I still use Google Play Services, since a few apps I use require it. I've tried to move away from it a far times in the past, and I've also tried to partition it off into another user profile. Both running without Sandboxed Google Play Services, which it has to be noted I'd quite different in implementation than the regular Google Play you know from stock Android. It runs just like any other app, with no special permissions or admin level access. You can give it or deny it any permissions you see fit. This fact, and that Sandboxed Google Play is so nice and easy to have installed has made me keep going back to using it! Its a fantastic feature of GrapheneOS, and one I plan on using into the future.
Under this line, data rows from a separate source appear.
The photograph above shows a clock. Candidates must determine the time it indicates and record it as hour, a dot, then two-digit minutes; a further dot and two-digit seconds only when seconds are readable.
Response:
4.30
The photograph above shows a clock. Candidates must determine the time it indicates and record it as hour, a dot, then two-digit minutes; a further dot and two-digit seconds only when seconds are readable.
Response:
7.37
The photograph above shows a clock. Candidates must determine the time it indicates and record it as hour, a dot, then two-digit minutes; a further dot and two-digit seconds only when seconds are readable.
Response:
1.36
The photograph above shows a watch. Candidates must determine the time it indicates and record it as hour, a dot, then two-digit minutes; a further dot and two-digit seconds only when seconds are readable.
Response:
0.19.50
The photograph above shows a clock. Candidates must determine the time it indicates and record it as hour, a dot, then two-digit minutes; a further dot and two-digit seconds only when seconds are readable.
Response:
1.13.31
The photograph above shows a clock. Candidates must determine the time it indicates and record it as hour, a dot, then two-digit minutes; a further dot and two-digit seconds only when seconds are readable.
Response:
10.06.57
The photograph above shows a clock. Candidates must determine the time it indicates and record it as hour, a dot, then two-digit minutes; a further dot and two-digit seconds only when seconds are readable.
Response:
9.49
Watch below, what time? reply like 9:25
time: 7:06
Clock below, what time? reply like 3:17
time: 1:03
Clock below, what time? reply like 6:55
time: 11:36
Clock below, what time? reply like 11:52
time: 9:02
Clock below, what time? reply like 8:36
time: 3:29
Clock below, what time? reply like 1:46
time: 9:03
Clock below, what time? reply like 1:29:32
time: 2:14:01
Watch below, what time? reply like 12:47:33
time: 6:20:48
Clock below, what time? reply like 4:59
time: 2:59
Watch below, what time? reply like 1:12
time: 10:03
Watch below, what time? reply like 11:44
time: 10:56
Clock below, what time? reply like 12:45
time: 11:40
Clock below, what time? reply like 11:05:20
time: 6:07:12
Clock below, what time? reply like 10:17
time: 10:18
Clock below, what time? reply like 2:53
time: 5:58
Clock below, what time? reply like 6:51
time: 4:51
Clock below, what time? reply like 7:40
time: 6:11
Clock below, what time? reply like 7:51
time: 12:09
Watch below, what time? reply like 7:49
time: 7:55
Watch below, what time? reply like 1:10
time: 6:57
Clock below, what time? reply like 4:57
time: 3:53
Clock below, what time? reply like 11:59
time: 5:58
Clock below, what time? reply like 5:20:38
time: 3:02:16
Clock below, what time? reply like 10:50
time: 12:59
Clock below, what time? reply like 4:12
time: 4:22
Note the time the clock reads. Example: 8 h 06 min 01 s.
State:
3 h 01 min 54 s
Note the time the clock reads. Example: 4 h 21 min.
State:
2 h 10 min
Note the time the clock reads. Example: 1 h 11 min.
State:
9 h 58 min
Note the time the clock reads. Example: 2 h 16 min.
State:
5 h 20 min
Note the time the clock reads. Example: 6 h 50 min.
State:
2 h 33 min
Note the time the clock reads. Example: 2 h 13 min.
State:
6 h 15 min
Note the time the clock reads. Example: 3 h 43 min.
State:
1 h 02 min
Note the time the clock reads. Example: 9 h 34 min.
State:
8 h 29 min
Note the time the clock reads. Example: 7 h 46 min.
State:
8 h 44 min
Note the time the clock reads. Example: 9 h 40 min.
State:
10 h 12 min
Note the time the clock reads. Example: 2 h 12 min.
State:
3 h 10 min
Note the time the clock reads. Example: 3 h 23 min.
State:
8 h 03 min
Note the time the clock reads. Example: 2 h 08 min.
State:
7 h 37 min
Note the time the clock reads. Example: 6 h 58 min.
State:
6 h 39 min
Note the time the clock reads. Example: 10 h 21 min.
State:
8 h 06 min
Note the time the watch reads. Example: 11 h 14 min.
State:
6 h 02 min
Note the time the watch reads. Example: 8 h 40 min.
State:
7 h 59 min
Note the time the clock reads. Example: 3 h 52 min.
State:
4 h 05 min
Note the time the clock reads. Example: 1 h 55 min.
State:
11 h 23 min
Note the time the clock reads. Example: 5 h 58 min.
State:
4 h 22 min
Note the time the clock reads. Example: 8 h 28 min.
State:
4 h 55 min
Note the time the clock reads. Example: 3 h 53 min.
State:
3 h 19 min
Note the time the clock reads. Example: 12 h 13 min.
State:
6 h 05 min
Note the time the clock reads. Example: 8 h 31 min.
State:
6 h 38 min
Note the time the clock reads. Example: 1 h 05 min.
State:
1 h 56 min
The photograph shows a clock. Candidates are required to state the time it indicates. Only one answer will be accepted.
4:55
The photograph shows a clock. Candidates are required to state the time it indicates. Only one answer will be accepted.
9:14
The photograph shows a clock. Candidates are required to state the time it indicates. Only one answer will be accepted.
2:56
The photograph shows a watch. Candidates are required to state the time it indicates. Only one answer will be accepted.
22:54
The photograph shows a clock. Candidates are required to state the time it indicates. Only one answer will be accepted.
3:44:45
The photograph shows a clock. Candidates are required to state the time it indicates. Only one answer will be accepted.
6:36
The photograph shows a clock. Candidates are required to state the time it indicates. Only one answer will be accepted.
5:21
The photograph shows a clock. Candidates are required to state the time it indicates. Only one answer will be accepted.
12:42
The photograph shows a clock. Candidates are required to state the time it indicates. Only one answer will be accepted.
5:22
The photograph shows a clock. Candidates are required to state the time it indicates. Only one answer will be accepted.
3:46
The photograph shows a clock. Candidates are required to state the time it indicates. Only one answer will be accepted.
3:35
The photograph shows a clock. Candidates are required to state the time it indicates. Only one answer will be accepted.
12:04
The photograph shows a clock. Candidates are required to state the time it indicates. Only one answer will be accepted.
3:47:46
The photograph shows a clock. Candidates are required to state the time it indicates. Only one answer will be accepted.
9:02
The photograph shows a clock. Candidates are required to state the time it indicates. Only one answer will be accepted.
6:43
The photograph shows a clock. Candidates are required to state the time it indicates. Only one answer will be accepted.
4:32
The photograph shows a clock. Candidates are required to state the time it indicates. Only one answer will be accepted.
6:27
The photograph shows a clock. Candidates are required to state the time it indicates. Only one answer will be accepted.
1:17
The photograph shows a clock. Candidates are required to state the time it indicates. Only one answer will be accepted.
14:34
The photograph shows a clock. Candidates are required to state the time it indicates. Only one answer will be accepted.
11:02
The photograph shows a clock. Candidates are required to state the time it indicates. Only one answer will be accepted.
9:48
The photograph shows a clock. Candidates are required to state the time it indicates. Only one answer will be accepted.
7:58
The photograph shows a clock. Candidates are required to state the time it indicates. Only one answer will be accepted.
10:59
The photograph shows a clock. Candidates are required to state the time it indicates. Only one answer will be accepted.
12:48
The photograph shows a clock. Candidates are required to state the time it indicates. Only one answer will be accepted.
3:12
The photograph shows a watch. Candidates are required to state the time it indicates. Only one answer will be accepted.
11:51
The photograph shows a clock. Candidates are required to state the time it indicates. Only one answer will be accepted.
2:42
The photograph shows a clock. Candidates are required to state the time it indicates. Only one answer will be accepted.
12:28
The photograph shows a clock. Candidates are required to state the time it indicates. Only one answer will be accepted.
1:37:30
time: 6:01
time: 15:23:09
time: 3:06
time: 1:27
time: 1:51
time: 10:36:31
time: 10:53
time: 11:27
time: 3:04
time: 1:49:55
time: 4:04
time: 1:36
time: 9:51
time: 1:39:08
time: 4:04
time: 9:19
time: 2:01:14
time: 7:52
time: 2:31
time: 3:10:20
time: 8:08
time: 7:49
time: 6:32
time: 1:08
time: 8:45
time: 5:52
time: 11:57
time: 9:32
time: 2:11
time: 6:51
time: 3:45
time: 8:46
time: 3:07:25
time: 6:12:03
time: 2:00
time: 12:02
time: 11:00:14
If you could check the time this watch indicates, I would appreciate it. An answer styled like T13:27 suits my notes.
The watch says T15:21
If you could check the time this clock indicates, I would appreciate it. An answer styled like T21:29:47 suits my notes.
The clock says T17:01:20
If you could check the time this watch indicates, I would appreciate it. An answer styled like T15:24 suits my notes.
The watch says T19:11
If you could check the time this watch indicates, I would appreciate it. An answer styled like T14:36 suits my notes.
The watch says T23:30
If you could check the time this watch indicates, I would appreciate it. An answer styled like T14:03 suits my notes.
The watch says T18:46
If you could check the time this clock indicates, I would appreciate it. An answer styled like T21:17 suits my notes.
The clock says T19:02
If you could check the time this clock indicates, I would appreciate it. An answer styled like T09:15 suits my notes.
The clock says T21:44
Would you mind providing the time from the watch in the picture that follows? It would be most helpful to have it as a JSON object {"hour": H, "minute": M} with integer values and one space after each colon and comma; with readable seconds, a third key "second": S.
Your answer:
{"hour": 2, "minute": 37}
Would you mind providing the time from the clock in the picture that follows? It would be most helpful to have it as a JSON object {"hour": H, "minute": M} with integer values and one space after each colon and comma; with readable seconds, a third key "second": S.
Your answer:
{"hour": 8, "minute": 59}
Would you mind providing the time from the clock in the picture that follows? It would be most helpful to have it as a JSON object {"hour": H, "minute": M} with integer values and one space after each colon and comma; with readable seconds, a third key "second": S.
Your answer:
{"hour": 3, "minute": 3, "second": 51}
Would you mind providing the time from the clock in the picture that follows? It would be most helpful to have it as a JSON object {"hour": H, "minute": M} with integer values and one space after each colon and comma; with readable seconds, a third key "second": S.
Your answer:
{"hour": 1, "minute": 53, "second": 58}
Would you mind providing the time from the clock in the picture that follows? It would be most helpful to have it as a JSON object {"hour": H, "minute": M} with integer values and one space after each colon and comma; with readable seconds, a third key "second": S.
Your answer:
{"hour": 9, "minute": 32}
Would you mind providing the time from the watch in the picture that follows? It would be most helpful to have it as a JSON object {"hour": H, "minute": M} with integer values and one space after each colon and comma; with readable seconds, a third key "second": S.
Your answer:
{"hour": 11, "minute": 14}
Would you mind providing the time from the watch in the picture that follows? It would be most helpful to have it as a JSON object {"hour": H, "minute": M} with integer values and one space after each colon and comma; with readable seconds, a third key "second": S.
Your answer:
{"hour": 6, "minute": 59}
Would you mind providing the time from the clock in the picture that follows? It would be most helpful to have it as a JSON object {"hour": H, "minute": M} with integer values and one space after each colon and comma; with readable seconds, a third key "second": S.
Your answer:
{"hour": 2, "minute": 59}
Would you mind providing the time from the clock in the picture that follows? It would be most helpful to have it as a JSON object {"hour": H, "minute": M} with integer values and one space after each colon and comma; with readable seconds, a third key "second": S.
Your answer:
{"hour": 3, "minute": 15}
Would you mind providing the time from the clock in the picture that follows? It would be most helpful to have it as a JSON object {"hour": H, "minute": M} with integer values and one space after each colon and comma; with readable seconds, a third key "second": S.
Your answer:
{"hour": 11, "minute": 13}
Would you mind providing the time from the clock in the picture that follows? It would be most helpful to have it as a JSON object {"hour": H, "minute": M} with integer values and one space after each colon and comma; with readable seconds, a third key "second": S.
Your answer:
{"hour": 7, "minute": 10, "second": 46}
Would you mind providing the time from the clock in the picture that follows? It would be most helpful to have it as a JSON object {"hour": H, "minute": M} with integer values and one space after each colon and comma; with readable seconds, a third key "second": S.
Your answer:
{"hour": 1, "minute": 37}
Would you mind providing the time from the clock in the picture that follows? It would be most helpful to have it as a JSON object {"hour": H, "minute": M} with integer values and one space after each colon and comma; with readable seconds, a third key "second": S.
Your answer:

Probably the absolutely best tip I can give after all these months, is use Vanadium to log into websites instead of using apps! By that I mean, don't download the Amazon or eBay apps that are full of trackers. Over half of Android apps have trackers, and you can bet ones that deal with shopping or anything that serves ads, or can benefit from the company behind it building a profile on you with your data has them. Using the app App Manager, I have looked into apps and seen that the majority of them have 3-20 trackers. Save your data, and if you can log into a website instead of use an app, do it!

If you are looking for a great VPN, ProtonVPN is the one I have been using for many years! They have an excellent free plan that cannot be beat, and their paid plan is even better! I personally use Proton Unlimited, which gives me encrypted mail, password manager, 500GB encrypted cloud storage, encrypted calendar, and high-speed VPN. The Drive and Mail apps can be set to require fingerprint to access the apps, keeping a second layer of protection between your data and prying eyes!

A fantastic privacy app I use is also in F-Droid Basic, and called Private Lock. It uses your accelerometer to detect when your phone is moved forcefully, like when someone tries to take it away from you, or your in an accident, and then locks the screen and disables the fingerprint login. You can set it to run on the lock screen too. This will take some battery, but will disable fingerprint login in case something happens like an accident.

Google Gemini!

I've originally left the Google Assistant behind, since the assistant can see and record everything on your screen. There is an alternative, Dicio, the free open-source assistant that runs locally only on your phone! It's simple, but functional too.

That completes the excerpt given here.